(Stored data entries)
⟨

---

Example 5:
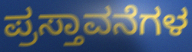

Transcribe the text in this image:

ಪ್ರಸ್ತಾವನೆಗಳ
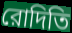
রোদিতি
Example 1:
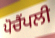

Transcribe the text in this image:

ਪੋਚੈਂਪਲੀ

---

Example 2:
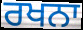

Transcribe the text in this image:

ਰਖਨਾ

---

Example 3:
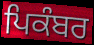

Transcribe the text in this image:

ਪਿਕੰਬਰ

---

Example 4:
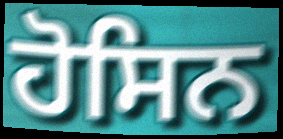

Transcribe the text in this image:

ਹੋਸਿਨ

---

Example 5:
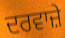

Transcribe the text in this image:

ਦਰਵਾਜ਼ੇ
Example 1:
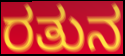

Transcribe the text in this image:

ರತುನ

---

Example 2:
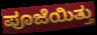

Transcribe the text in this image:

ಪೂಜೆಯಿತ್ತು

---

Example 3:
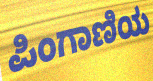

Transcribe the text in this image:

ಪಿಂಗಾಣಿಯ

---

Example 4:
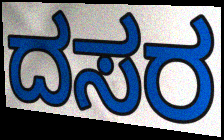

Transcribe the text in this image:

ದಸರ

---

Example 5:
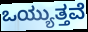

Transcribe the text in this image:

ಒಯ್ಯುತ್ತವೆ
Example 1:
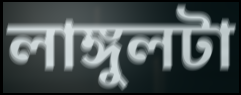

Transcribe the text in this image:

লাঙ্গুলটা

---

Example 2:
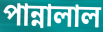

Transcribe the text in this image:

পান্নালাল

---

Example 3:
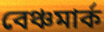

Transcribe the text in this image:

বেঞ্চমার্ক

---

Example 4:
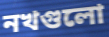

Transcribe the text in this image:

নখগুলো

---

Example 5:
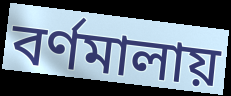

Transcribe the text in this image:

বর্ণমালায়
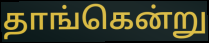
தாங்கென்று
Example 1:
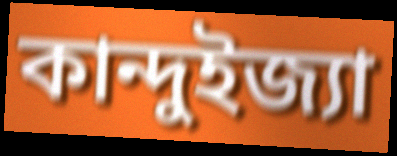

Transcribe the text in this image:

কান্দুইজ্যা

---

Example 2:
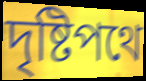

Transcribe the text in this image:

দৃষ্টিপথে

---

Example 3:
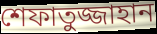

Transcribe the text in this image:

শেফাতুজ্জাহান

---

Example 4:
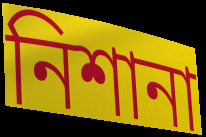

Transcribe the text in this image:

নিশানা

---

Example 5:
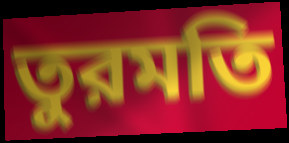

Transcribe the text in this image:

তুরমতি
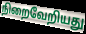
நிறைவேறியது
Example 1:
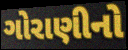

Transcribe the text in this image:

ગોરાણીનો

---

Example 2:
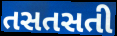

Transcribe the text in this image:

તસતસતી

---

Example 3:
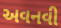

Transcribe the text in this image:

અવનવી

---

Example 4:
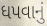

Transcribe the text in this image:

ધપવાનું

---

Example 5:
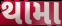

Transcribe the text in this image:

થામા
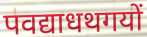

⟩

Print each of the records above exactly as written, leaving no picture in the copy.

---

Example 5:

Transcribe the text in this image:

ಪ್ರಸ್ತಾವನೆಗಳ
রোদিতি
Example 1:

Transcribe the text in this image:

ਪੋਚੈਂਪਲੀ

---

Example 2:

Transcribe the text in this image:

ਰਖਨਾ

---

Example 3:

Transcribe the text in this image:

ਪਿਕੰਬਰ

---

Example 4:

Transcribe the text in this image:

ਹੋਸਿਨ

---

Example 5:

Transcribe the text in this image:

ਦਰਵਾਜ਼ੇ
Example 1:

Transcribe the text in this image:

ರತುನ

---

Example 2:

Transcribe the text in this image:

ಪೂಜೆಯಿತ್ತು

---

Example 3:

Transcribe the text in this image:

ಪಿಂಗಾಣಿಯ

---

Example 4:

Transcribe the text in this image:

ದಸರ

---

Example 5:

Transcribe the text in this image:

ಒಯ್ಯುತ್ತವೆ
Example 1:

Transcribe the text in this image:

লাঙ্গুলটা

---

Example 2:

Transcribe the text in this image:

পান্নালাল

---

Example 3:

Transcribe the text in this image:

বেঞ্চমার্ক

---

Example 4:

Transcribe the text in this image:

নখগুলো

---

Example 5:

Transcribe the text in this image:

বর্ণমালায়
தாங்கென்று
Example 1:

Transcribe the text in this image:

কান্দুইজ্যা

---

Example 2:

Transcribe the text in this image:

দৃষ্টিপথে

---

Example 3:

Transcribe the text in this image:

শেফাতুজ্জাহান

---

Example 4:

Transcribe the text in this image:

নিশানা

---

Example 5:

Transcribe the text in this image:

তুরমতি
நிறைவேறியது
Example 1:

Transcribe the text in this image:

ગોરાણીનો

---

Example 2:

Transcribe the text in this image:

તસતસતી

---

Example 3:

Transcribe the text in this image:

અવનવી

---

Example 4:

Transcribe the text in this image:

ધપવાનું

---

Example 5:

Transcribe the text in this image:

થામા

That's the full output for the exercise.